The study, from a team at Imperial College London, is the latest to come out of the human challenge trial, in which 36 people were deliberately infected with SARS-CoV-2 and followed up.
Earlier results from the trial published last year made the surprising finding that only around half (53%) of those who were inoculated with a droplet of infected material in their nose – none of whom had known prior infections or antibodies – went on to test positive for the virus, indicating an unexpected level of immune resistance to the virus.
In the new paper, published in the Lancet Microbe, the researchers report that just 7% of virus emissions occurred before the first reported symptom, indicating that transmission during the presymptomatic phase is responsible for a tiny fraction of overall spread.

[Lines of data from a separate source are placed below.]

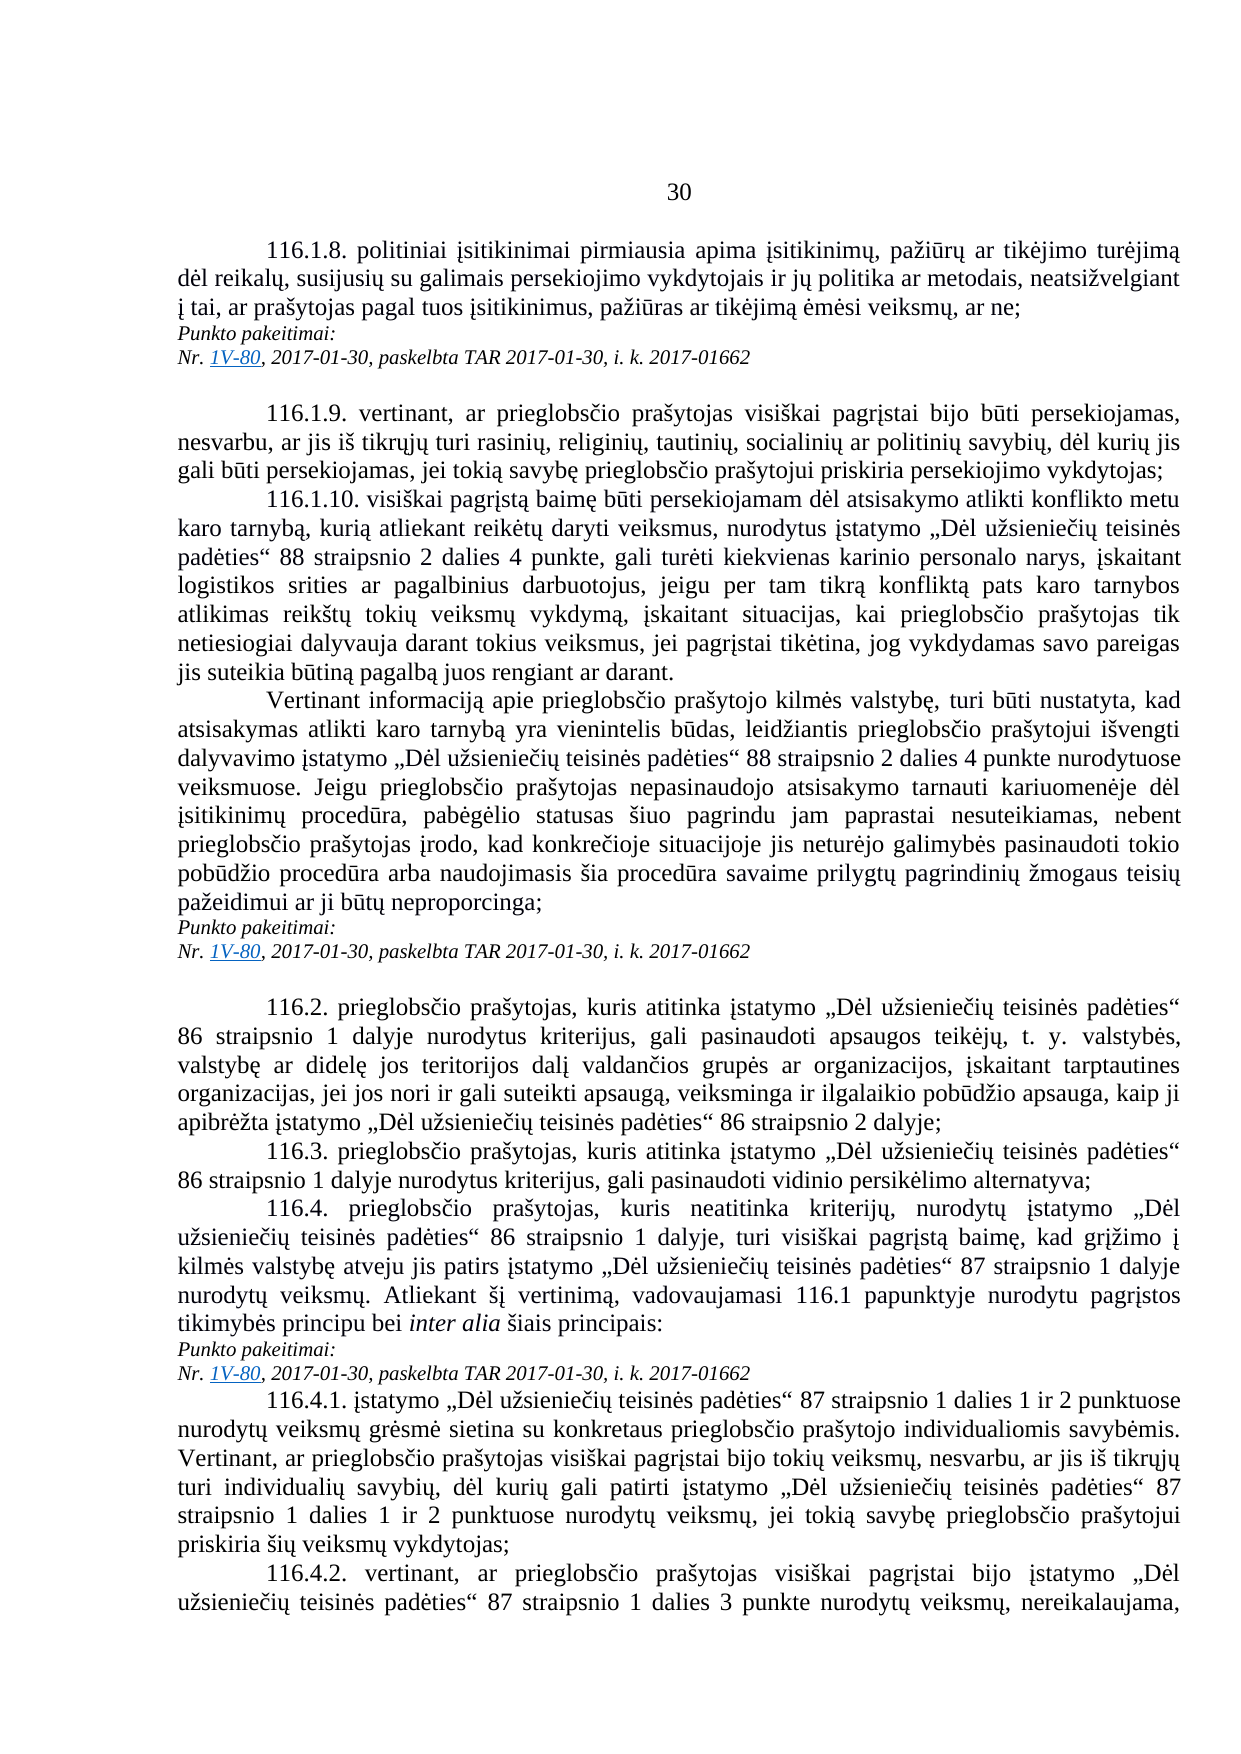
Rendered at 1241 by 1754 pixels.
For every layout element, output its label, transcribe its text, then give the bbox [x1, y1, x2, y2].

text 116.1.8. politiniai įsitikinimai pirmiausia apima įsitikinimų, pažiūrų ar tikėjimo turėjimą dėl reikalų, susijusių su galimais persekiojimo vykdytojais ir jų politika ar metodais, neatsižvelgiant į tai, ar prašytojas pagal tuos įsitikinimus, pažiūras ar tikėjimą ėmėsi veiksmų, ar ne; [177, 235, 1181, 321]
text Nr. 1V-80, 2017-01-30, paskelbta TAR 2017-01-30, i. k. 2017-01662 [177, 1361, 1181, 1385]
text 116.4.2. vertinant, ar prieglobsčio prašytojas visiškai pagrįstai bijo įstatymo „Dėl užsieniečių teisinės padėties“ 87 straipsnio 1 dalies 3 punkte nurodytų veiksmų, nereikalaujama, [177, 1558, 1181, 1615]
text Punkto pakeitimai: [177, 1337, 1181, 1361]
text 116.4. prieglobsčio prašytojas, kuris neatitinka kriterijų, nurodytų įstatymo „Dėl užsieniečių teisinės padėties“ 86 straipsnio 1 dalyje, turi visiškai pagrįstą baimę, kad grįžimo į kilmės valstybę atveju jis patirs įstatymo „Dėl užsieniečių teisinės padėties“ 87 straipsnio 1 dalyje nurodytų veiksmų. Atliekant šį vertinimą, vadovaujamasi 116.1 papunktyje nurodytu pagrįstos tikimybės principu bei inter alia šiais principais: [177, 1193, 1181, 1337]
text 116.1.10. visiškai pagrįstą baimę būti persekiojamam dėl atsisakymo atlikti konflikto metu karo tarnybą, kurią atliekant reikėtų daryti veiksmus, nurodytus įstatymo „Dėl užsieniečių teisinės padėties“ 88 straipsnio 2 dalies 4 punkte, gali turėti kiekvienas karinio personalo narys, įskaitant logistikos srities ar pagalbinius darbuotojus, jeigu per tam tikrą konfliktą pats karo tarnybos atlikimas reikštų tokių veiksmų vykdymą, įskaitant situacijas, kai prieglobsčio prašytojas tik netiesiogiai dalyvauja darant tokius veiksmus, jei pagrįstai tikėtina, jog vykdydamas savo pareigas jis suteikia būtiną pagalbą juos rengiant ar darant. [177, 484, 1181, 685]
text Punkto pakeitimai: [177, 915, 1181, 939]
text 116.2. prieglobsčio prašytojas, kuris atitinka įstatymo „Dėl užsieniečių teisinės padėties“ 86 straipsnio 1 dalyje nurodytus kriterijus, gali pasinaudoti apsaugos teikėjų, t. y. valstybės, valstybę ar didelę jos teritorijos dalį valdančios grupės ar organizacijos, įskaitant tarptautines organizacijas, jei jos nori ir gali suteikti apsaugą, veiksminga ir ilgalaikio pobūdžio apsauga, kaip ji apibrėžta įstatymo „Dėl užsieniečių teisinės padėties“ 86 straipsnio 2 dalyje; [177, 992, 1181, 1136]
text 116.4.1. įstatymo „Dėl užsieniečių teisinės padėties“ 87 straipsnio 1 dalies 1 ir 2 punktuose nurodytų veiksmų grėsmė sietina su konkretaus prieglobsčio prašytojo individualiomis savybėmis. Vertinant, ar prieglobsčio prašytojas visiškai pagrįstai bijo tokių veiksmų, nesvarbu, ar jis iš tikrųjų turi individualių savybių, dėl kurių gali patirti įstatymo „Dėl užsieniečių teisinės padėties“ 87 straipsnio 1 dalies 1 ir 2 punktuose nurodytų veiksmų, jei tokią savybę prieglobsčio prašytojui priskiria šių veiksmų vykdytojas; [177, 1385, 1181, 1558]
text 116.3. prieglobsčio prašytojas, kuris atitinka įstatymo „Dėl užsieniečių teisinės padėties“ 86 straipsnio 1 dalyje nurodytus kriterijus, gali pasinaudoti vidinio persikėlimo alternatyva; [177, 1136, 1181, 1193]
text Punkto pakeitimai: [177, 321, 1181, 345]
text Vertinant informaciją apie prieglobsčio prašytojo kilmės valstybę, turi būti nustatyta, kad atsisakymas atlikti karo tarnybą yra vienintelis būdas, leidžiantis prieglobsčio prašytojui išvengti dalyvavimo įstatymo „Dėl užsieniečių teisinės padėties“ 88 straipsnio 2 dalies 4 punkte nurodytuose veiksmuose. Jeigu prieglobsčio prašytojas nepasinaudojo atsisakymo tarnauti kariuomenėje dėl įsitikinimų procedūra, pabėgėlio statusas šiuo pagrindu jam paprastai nesuteikiamas, nebent prieglobsčio prašytojas įrodo, kad konkrečioje situacijoje jis neturėjo galimybės pasinaudoti tokio pobūdžio procedūra arba naudojimasis šia procedūra savaime prilygtų pagrindinių žmogaus teisių pažeidimui ar ji būtų neproporcinga; [177, 685, 1181, 915]
text 116.1.9. vertinant, ar prieglobsčio prašytojas visiškai pagrįstai bijo būti persekiojamas, nesvarbu, ar jis iš tikrųjų turi rasinių, religinių, tautinių, socialinių ar politinių savybių, dėl kurių jis gali būti persekiojamas, jei tokią savybę prieglobsčio prašytojui priskiria persekiojimo vykdytojas; [177, 398, 1181, 484]
text Nr. 1V-80, 2017-01-30, paskelbta TAR 2017-01-30, i. k. 2017-01662 [177, 345, 1181, 369]
text Nr. 1V-80, 2017-01-30, paskelbta TAR 2017-01-30, i. k. 2017-01662 [177, 939, 1181, 963]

This contradicts a claim that was a key part of the case for universal social distancing, lockdown and masking policies, and was used extensively in fear messaging to induce compliance. For instance, numerous U.K. Government posters asserted that “around one in three people with COVID-19 don’t have any symptoms, but can still pass it on”.
The claim also cropped up frequently in the scientific literature, with a 2020 paper in Nature claiming: “Containment of COVID-19 is made difficult because, unlike SARS-CoV and MERS-CoV, SARS-CoV-2 is commonly spread by people showing no symptoms.”
But it turns out that this central plank of The Science is a myth. Almost all COVID-19 transmission occurs only once symptoms have begun.
Regarding truly asymptomatic infections, the researchers found just one participant (of 18) who had a period of testing positive but reported no symptoms at all. He or she did emit some virus, indicating that spread from people asymptomatic throughout a genuine infection is possible, but makes up only a tiny proportion of total spread.
Interestingly, the researchers also found evidence to support the super-spreader hypothesis, as 86% of total detected airborne virus was generated by just two participants (11%) over three days. With the researchers also finding no relationship between symptom severity and emissions (i.e., those with the worst symptoms didn’t necessarily emit the most virus), the study shows there is still much we don’t understand about viruses.
It is notable that this latest debunking of the official narrative came from Imperial College, with Professor Neil Ferguson himself one of the authors. It seems that sometimes even the arch-lockdowners have to give ground to the truth.
As another official ‘fact’ falls to the ground, please can we stop the censorship of dissent?